January 24, 2004
(No, not that, you perverts!)
The last couple of weeks I've been a bit distracted and a bit depressed, and haven't managed to construct a coherent entry.
I'll save the WHY for later (or never) - nothing bad happened, just some echoes and a lot of winter, here.
I did find a couple of started paragraphs:
This was from last Sunday, when my older son Mark returned home from vacation:
My baby is back home!
Or was, for a few moments, long enough to bestow upon us gifts of chocolate, t-shirts, and his dirty laundry.
Then it was off to the Girlfriend's house for more of the same. They fed him, too. Or somebody did.
I asked him (teasingly) who did his laundry during his week in Florida.
"You, or Girlfriend?"
"Well, I gave it to her…"
My son's concept of laundry.
Oh well, he's her problem now, for as long as she'll put up with him!
Kind of ran out of gas after that.
This is from sometime before that, not dated:
What to write…
The huge blank screen looms, as the huge blank piece of paper once did.

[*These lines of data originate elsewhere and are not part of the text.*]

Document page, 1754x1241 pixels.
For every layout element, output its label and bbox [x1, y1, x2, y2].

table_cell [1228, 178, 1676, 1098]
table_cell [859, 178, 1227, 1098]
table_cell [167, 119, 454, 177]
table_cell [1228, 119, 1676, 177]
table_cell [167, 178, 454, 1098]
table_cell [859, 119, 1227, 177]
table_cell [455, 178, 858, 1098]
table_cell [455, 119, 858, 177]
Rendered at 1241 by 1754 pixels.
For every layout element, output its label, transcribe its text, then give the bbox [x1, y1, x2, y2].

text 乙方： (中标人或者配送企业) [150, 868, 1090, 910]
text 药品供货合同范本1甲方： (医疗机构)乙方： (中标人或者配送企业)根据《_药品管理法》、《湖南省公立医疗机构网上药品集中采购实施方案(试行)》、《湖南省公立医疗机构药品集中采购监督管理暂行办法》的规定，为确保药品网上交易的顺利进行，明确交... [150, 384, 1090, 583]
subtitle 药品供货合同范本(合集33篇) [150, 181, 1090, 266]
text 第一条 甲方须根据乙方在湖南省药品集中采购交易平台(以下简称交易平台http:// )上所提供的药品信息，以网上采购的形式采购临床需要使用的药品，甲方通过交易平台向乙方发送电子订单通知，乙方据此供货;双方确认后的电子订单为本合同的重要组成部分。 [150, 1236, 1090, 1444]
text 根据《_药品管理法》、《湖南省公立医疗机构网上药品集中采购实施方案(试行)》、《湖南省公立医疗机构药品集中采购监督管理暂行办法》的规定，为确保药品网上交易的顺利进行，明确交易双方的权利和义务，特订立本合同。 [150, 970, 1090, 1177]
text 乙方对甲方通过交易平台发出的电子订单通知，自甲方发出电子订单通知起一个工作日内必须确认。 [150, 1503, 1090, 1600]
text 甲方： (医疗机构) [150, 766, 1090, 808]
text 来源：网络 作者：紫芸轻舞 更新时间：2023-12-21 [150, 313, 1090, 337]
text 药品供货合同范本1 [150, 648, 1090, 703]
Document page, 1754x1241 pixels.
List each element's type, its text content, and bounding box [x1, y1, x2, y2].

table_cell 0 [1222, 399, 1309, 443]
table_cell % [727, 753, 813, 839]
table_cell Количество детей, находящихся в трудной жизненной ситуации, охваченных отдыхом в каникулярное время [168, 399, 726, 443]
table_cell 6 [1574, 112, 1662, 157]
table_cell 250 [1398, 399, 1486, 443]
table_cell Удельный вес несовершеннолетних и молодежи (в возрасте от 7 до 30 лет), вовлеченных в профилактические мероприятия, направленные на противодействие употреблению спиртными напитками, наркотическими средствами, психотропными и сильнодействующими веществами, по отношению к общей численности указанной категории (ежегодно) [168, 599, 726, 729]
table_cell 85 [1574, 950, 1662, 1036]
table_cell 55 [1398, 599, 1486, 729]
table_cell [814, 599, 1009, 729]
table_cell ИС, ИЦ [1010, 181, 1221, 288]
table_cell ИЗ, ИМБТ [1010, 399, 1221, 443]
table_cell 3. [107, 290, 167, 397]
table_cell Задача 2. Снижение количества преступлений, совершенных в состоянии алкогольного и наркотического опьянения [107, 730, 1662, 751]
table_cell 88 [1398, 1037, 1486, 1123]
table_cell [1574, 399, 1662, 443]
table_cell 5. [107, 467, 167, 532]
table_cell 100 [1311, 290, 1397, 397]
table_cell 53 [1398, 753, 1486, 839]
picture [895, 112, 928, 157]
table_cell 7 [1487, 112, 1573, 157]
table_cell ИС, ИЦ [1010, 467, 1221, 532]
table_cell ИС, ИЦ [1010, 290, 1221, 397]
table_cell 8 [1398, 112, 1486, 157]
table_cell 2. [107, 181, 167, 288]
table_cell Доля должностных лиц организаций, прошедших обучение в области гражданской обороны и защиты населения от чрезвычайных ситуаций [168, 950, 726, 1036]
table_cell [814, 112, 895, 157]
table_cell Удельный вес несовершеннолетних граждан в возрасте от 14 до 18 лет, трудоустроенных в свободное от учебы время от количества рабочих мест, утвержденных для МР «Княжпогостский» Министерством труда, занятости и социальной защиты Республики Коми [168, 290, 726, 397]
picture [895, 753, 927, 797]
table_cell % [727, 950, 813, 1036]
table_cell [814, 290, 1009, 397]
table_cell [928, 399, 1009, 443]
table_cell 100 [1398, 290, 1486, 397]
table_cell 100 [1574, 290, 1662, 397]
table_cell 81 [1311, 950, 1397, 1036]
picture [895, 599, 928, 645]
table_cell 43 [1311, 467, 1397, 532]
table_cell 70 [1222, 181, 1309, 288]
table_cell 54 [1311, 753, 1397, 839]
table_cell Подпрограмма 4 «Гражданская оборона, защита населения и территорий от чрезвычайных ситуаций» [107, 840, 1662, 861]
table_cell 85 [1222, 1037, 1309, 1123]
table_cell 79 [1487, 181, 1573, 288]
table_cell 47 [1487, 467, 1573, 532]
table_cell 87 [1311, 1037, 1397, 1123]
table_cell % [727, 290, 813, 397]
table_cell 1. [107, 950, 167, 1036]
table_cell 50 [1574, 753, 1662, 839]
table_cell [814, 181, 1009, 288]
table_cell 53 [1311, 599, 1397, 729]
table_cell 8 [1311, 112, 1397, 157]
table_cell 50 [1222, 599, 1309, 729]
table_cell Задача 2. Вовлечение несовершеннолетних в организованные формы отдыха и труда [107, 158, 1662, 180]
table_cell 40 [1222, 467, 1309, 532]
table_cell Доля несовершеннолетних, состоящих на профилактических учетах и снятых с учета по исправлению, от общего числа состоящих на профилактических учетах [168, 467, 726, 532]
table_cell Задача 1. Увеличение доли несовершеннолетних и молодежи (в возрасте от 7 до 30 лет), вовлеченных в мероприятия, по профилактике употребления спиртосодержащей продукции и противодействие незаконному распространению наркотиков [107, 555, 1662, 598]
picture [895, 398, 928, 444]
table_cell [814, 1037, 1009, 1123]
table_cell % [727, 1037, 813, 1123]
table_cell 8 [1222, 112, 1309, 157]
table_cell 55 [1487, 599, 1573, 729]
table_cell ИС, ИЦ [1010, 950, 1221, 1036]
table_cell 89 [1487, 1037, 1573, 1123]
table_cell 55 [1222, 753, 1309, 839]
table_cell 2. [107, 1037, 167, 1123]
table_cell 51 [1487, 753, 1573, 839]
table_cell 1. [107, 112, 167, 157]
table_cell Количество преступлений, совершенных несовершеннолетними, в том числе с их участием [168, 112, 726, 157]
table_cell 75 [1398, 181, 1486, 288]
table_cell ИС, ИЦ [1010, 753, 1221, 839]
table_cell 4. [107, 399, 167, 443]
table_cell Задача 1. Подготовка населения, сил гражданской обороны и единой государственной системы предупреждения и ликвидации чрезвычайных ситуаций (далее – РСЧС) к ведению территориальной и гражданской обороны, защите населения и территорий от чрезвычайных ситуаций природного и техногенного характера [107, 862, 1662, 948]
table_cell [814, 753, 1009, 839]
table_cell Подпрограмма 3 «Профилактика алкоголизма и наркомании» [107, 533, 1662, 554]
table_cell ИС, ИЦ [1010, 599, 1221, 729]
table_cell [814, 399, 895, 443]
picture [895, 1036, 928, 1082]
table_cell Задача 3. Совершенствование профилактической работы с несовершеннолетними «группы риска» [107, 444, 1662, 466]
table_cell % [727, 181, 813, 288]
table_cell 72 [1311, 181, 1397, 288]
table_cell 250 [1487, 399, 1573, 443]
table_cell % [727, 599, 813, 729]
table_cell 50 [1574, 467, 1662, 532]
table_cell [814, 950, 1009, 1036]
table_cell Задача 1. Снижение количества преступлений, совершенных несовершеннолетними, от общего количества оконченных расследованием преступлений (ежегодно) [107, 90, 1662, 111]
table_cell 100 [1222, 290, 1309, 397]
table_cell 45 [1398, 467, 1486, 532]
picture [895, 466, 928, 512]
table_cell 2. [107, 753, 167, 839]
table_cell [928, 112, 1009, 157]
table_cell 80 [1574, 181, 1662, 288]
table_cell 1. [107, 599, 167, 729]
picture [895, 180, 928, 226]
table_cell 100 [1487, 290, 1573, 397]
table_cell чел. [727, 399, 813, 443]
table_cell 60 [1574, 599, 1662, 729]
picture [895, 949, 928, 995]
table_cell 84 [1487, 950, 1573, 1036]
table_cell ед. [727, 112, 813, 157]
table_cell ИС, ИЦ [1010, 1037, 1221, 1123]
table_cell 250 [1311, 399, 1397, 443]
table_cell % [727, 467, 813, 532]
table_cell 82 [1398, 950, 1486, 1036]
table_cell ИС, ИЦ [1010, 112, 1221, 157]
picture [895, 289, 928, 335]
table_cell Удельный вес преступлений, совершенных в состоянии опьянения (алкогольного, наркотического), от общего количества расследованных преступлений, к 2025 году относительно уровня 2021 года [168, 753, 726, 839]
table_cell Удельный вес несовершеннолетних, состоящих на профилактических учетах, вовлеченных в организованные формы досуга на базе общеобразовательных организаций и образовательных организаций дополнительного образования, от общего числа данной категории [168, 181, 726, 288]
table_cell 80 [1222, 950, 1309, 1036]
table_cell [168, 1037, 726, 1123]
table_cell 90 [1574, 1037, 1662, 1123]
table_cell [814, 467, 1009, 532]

And maybe still does, to the purists.
Until a few years ago, I preferred to write longhand - anything from personal letters to school papers.
If necessary I would retype, or get my mother or another member of a group project to do it.
I felt that too much of my brain was taken up with figuring out the typing to allow me to concentrate on what I was trying to say.
Nowadays my typing is much improved (thanks to uncountable hours in chat rooms when I first came online) and my handwriting has devolved so much I can hardly read it, and it's frustrating to write that way because it doesn't go fast enough.
There's no point to this, just thought I'd say…
And the screen isn't nearly as blank as before, now.
Unfortunately, I can't say the same for my mind.
Yeah, that one kind of hit a dead end.
Since I'm still mostly drawing a blank, I'll just say thanks for the link to Rob of
Heat, a blog from Australia.
Even though he found my dryer lint entry first, he was nice enough to provide another link to the front page.
Dryer lint. I can't believe how many message boards and gag sites have linked to that entry.
But when I have something SERIOUS to say, maybe three people read it, grumble.
This is pretty cool: you paste in some text (preferably over 500 words) and it tells you if the author is male or female!
I tried it with a random entry and it got me right. But just barely. The score seemed close to me.
The home page of this site is worth a link too - it's an online book discussion group. One book a month, and they already have the books for February and March posted.
Lots of time to prepare. I like that, even though I don't usually make use of it.